It’s the rare public intellectual who admits to making big mistakes. Usually, the rule is to defend everything you’ve ever said, in an attempt to maintain a reputation for wisdom. Richard Florida, the noted urbanist and professor at the Rotman School of Management at the University of Toronto, is among the select few to go back and reevaluate his big ideas.
In his 2002 book, “The Rise of the Creative Class,” Florida both anticipated and helped promote the trends that would come to define the U.S. urban revival in the decade that followed. The basic premise was that by creating a good environment for knowledge workers — both the science and engineering types and the creative artistic types — cities could attract the human capital that would bring in businesses and ultimately reinvigorate their economies.
The strategy worked. New tech clusters like Austin, Texas, and aging postindustrial cities like Pittsburgh were able to use the Florida strategy to good effect. Urban economist Enrico Moretti has documented the dramatic economic and social outperformance of U.S. cities and regions that have managed to attract knowledge workers.
Now Florida thinks the strategy might have worked a bit too well. In a new book titled “The New Urban Crisis,” Florida reverses much of his earlier optimism about the potential of knowledge-hub cities. These metropolises, he contends, have now become engines of inequality and exclusion.

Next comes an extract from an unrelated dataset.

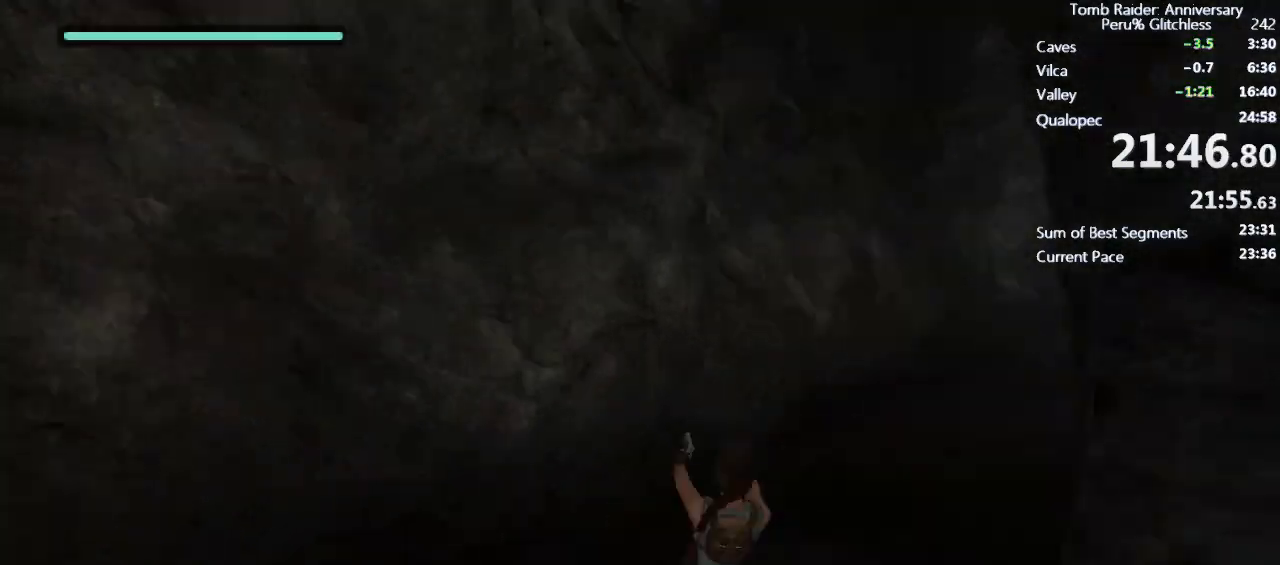
{"keys": ["d", "w"], "mouse": ["right"], "events": [[17, "ctrl", "down"], [100, "ctrl", "up"]]}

Florida measures what he calls the 95-20 ratio of metropolitan areas — the ratio of the income of the people at the 95th percentile to that of the folks at the 20th percentile — and found that the 10 most unequal areas include lots of knowledge hubs like New York, San Francisco and Los Angeles. Those 10 years, in descending order, are: Bridgeport-Stamford-Norwalk, Conn.; New York-Newark-Jersey City, N.Y.-N.J.-Penn.; San Francisco-Oakland-Hayward, Calif.; New Orleans-Metairie, La.; McAllen-Edinburg-Mission, Texas; Boston-Cambridge-Newton, Mass.-N.H.; Los Angeles-Long Beach-Anaheim, Calif.; Miami-Ft. Lauderdale-West Palm Beach, Fla.; New Haven-Milford, Conn.; and Houston-The Woodlands-Sugar Land, Texas.
Florida backs this correlation up with lots of other data. He also painstakingly maps the geography of wealth and poverty in cities across the country. And crucially, he shows that the correlation between innovative industries and urban inequality doesn’t hold across the globe — it looks like other countries are doing something different.
U.S. knowledge hubs have also experienced skyrocketing rents and land prices. Most of these cities haven’t been willing to build large amounts of new housing and transit infrastructure, so as high-paid engineers and businesspeople crowd in, the service class gets squeezed out. Measuring the amount of money that service workers have left over after paying for housing, Florida finds that workers in high-cost cities like San Francisco and New York City make barely more than their counterparts in sprawling, cheap places like Las Vegas.
Living in Washington on less than $14,000 a year after paying rent is a challenge. Yet that’s the reality huge numbers of residents in American cities face. High rents and housing shortages tend to push people out to the suburbs, with their unsustainable car-centric infrastructure.
Florida identifies and debunks several shibboleths about the cause of urban inequality and unaffordability. Gentrification — the movement of high-earning creative workers into poor neighborhoods — is far from the menace that left-wing activists think, and it often even improves conditions for the disadvantaged. Venture capital investment, a boogeyman for Bay Area activists, is also not associated with inequality.
The real culprit, Florida contends, is cities’ refusal to invest in things that improve the lives of their poorer residents. Building more affordable housing and more cheap public transit ranks high on his list of priorities for creating what he calls “urbanism for all.”
It’s hard to argue with the trends Florida warns about, and his prescription for addressing them seems sound. But Florida lays too much responsibility at the feet of cities, while underemphasizing the role of state and federal governments.
Inequality isn’t simply an urban phenomenon; it’s a national one. It just tends to be more apparent in cities, because that’s where so many people live in proximity to one another. Yet many of the forces that economists blame for rising inequality — changes in taxation, globalization, the decline of unions, and technological change — have little to do with urban policy, and will be hard to fix at the local level. Building affordable housing and public transit is a great idea, but it’s not going to bring back the kind of equality and opportunities the U.S. enjoyed in the mid-20th century. Florida also calls for turning service-industry jobs into the kind of stable, well-paying jobs once represented by manufacturing, but this is probably possible only at the federal level.
Florida also goes a bit too hard on the vision he himself laid out a decade and a half earlier. The stampede of knowledge workers into elite American cities has created inequality, but if that stampede had never happened, the country would be in a much worse place than it is now. Knowledge hubs like San Francisco might be unequal, but they continue to power the country’s economic growth and contribute to many of the welfare programs that make life bearable for the country’s elderly and poor. The enrichment of the urban creative class isn’t a bad thing — it’s simply a good thing that has yet to be completed.